Lintzeris doesn’t see a fentanyl crisis in Australia as a fait accompli, but says heroin use has been growing and “we would be foolish to not be prepared”.
But with “massive waiting lists for drug treatment services” that cost addicts money, and GPs groaning under pressure, Ryan says Australia is not at all prepared.
“There’s a huge population of Australians who are not currently having their opioid dependency adequately addressed,” he says, which means there is already a market for fentanyl.
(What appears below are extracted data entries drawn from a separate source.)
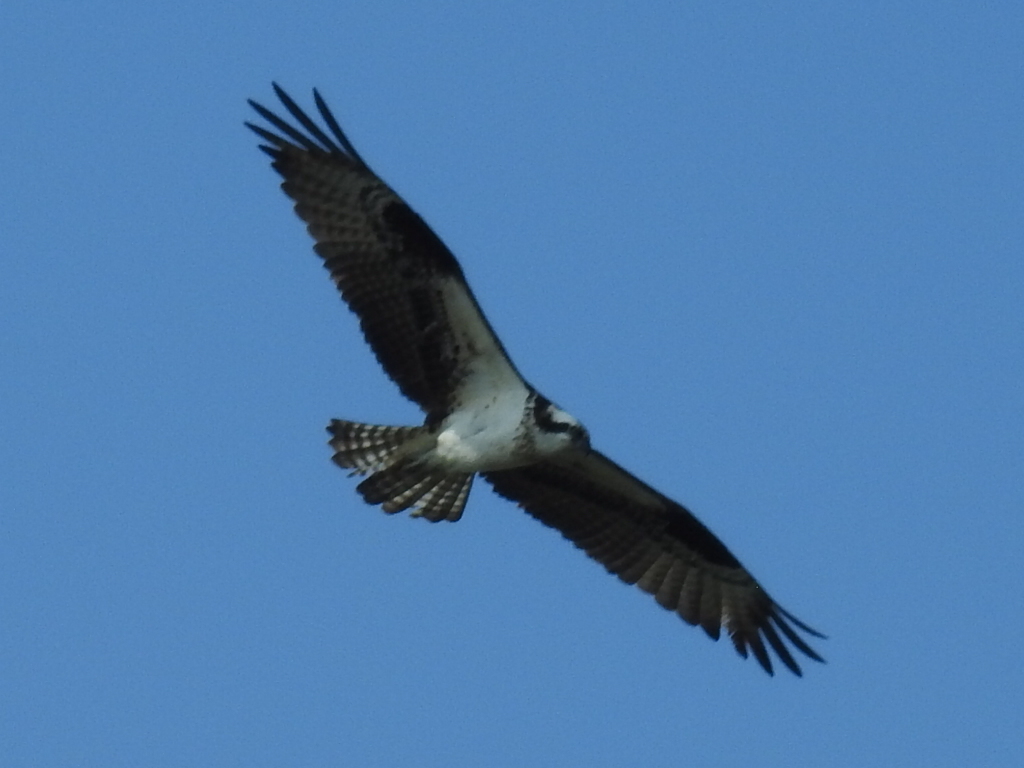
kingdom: Animalia
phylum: Chordata
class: Aves
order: Accipitriformes
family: Pandionidae
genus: Pandion
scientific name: Pandion haliaetus
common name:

Along with improving treatment access, both Ryan and Lintzeris want to see wider use of the overdose antidote naloxone. In July, the federal government launched its $19.6 million Take Home Naloxone program, which makes the drug available to people at risk of opioid overdose and their loved ones. Lintzeris says the program is a “ray of hope” but “still not as widely available as we want it to be”.
In Western Australia, police began a 12-month trial in July for carrying naloxone – something Ryan wants to see in all jurisdictions. But he’s frustrated that the government still appears to be “putting all our eggs in the law enforcement basket” and wants to see an overhaul of addiction treatment services as a priority.
A spokeswoman for federal health minister Mark Butler said questions about how the government plans to address the threat of fentanyl should be directed to Home Affairs.